Once per day, the retention_cleanup DAG removes documents that are older than 7 days (using the @timestamp field).
Usage in MediaWiki
The entrypoint to querying data from this service is via mw:Extension:IPReputation. The extension sets a 2 second timeout (wgIPReputationIPoidRequestTimeoutSeconds) on requests to the service. When a request is made to IPoid, the response is cached for one hour. The response is cached even if no data is found in the OpenSearch index for an IP.

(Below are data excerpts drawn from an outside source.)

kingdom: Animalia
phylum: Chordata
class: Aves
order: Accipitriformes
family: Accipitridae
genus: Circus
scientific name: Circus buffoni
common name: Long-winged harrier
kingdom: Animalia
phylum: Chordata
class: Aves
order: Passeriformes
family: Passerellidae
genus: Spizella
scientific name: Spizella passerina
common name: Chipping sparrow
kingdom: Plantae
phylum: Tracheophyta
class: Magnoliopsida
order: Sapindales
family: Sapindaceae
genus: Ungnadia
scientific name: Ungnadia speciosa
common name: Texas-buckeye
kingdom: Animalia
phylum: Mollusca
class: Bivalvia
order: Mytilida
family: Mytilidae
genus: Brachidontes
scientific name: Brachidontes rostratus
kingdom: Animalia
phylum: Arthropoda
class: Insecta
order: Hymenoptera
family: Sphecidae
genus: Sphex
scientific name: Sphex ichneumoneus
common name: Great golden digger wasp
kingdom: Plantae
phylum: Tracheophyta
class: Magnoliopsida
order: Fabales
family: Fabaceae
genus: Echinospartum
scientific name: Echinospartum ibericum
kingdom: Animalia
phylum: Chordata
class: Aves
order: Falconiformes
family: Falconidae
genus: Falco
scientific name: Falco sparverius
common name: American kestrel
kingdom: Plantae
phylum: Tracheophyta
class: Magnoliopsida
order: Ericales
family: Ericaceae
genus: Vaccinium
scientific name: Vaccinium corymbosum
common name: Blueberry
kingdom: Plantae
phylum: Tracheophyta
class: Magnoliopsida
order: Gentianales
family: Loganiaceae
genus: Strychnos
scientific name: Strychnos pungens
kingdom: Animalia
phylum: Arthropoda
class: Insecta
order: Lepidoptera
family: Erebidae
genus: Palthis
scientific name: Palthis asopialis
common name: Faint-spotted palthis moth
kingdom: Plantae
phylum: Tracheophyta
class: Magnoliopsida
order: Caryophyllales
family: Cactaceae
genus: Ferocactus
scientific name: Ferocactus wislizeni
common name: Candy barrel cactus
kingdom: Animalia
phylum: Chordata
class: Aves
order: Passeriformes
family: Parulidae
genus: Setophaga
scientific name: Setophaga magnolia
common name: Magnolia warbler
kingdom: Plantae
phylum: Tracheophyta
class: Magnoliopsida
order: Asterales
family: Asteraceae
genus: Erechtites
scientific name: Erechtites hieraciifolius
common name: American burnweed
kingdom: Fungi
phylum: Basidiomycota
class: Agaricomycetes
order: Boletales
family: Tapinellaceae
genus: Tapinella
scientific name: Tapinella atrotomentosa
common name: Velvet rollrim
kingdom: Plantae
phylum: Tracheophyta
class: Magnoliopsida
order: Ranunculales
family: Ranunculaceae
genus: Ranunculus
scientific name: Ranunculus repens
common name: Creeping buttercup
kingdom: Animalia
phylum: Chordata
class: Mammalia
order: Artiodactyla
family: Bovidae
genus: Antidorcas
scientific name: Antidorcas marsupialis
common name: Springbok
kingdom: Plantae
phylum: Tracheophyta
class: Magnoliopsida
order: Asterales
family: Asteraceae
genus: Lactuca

If OpenSearch IPoid is offline, the following impacts occur:
- AbuseFilters using IP reputation variables https://www.mediawiki.org/wiki/Special:MyLanguage/Extension:IPReputation/AbuseFilter_variables will assume that there is no IP reputation data available in the request
- Logging that uses
getSecurityLogContextwill not have data enriched with IP reputation variables - Event logging in WikimediaEvents that uses IP reputation data will assume that no data is available for that IP
Code that queries OpenSearch IPoid is recorded in this Grafana chart. Latencies observed from roundtrip requests between MediaWiki and OpenSearch IPoid are recorded in this Grafana chart.
Service Dependencies
The OpenSearch cluster. (Details TBD)
Service Monitoring
See https://grafana.wikimedia.org/d/c0a89788-c6fe-4d06-aeb2-70b63049599e/opensearch-on-k8s and https://grafana.wikimedia.org/d/c86cb881-1645-4721-962c-b1ecb86d7902/95dbbe4?orgId=1&from=now-2d&to=now&timezone=utc
For logs, see (TBD)
For alerts, see (TBD)
Ownership
Product Safety and Integrity and Data Platform SRE.